Let us very briefly talk about mechanical advances. Probably the most important of these will be connected with the great electronic computing machines, which will enable us to perform feats of thinking and problem-solving of which we were never capable before, and which will, therefore, open up to rational action areas in which it was quite impossible in the past. It may be possible even to conceive of making rational policy decisions—knowing what all the possibilities in a field are and choosing the best. Such decisions have been left entirely to the intuition of politicians in the past, but they now may come under the control of fact and of reason based upon fact.
I was reading just the other day in a recent number of Harper’s magazine about a fascinating new electronic device used for doing research in the back numbers of scientific periodicals. This is an appalling job at present; there are many thousands of papers published every year, there is a backlog of literally millions of them, and it is incredibly difficult to discover what has, in fact, been done in this jungle of material. Now a machine has been developed into which you can put magnetic tape to which the subject matter of the papers has been transferred, and in a very short time the machine will tell you where you can find out what you wish.
And we mustn’t forget our friends the Sputniks and satellites. These will be exceedingly useful, not so much in regard to outer space as in regard to the earth. They will give us extremely good information about weather. (I was appalled to read a statement from Dr Werner von Braun the other day saying that satellites will be sent up and a number of them connected together by radio into a kind of electric relay which will permit TV programmes to be globally transmitted at any moment. This is a grave menace, but there it is!)
In conclusion, it seems quite clear that enormous possibilities lie open to us, that we are on the threshold of profound discoveries within our own nature and in external nature. If we can solve the basic political and demographic problems, we could produce a world of the most incalculably superior nature. Whether we shall do so or not, I don’t know, but it is very important to realize that the immediate future is probably immensely important in regard to these possibilities.
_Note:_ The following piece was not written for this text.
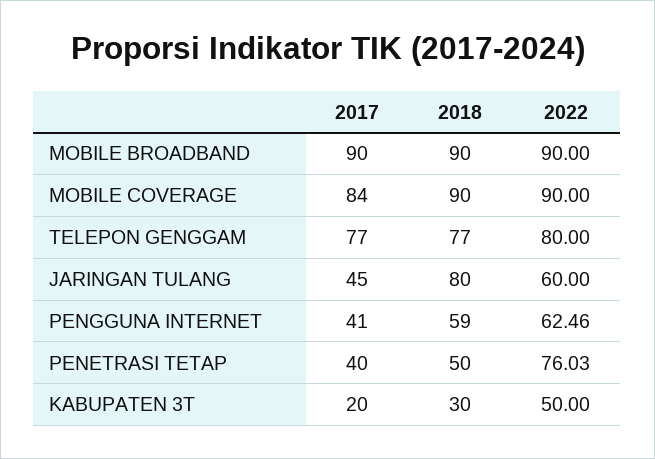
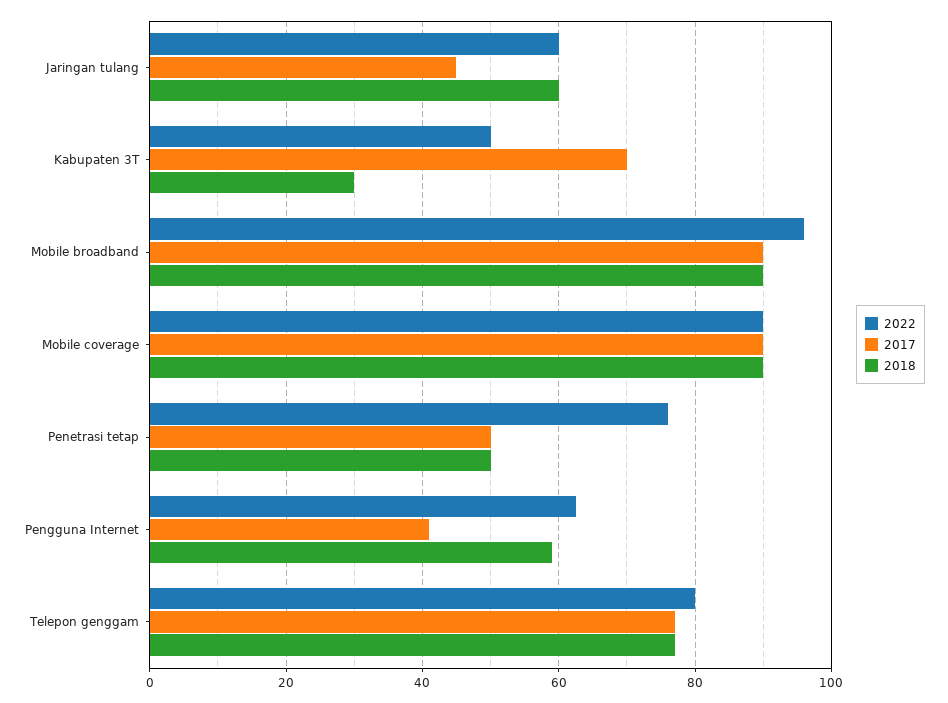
2022, MOBILE BROADBAND: 90 -> 96
2017, MOBILE COVERAGE: 84 -> 90
2018, JARINGAN TULANG: 80 -> 60
2017, PENETRASI TETAP: 40 -> 50
2017, KABUPATEN 3T: 20 -> 70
Harrison Brown has summed it up by saying that the next hundred years will undoubtedly prove to be more critical than any that mankind as a whole has been called upon to face. This is a very sobering prospect, but I think it is perfectly true.
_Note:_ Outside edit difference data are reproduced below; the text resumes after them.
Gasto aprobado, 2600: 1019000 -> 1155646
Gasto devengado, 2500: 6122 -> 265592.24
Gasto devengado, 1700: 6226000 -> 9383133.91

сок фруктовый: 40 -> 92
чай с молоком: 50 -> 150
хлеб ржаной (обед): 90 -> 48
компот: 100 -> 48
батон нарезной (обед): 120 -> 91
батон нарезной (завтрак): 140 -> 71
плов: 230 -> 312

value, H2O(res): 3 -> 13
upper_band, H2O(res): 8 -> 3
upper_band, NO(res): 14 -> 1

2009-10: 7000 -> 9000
More than fifty years ago Tolstoy said that in a society which is badly organized, as ours is, where a small minority rules over the majority, every scientific advance and conquest of nature strengthens the hand of the minority against the majority. It is up to us to decide now whether these conquests of nature and accessions of knowledge are to be used for frightful and inhuman ends, or whether they are to be used to create the kind of progress of which we have dreamed—and, indeed, the kind of progress of which nobody has ever dreamed, because the potentialities which are now opening up before us have never been present in the history of the world before.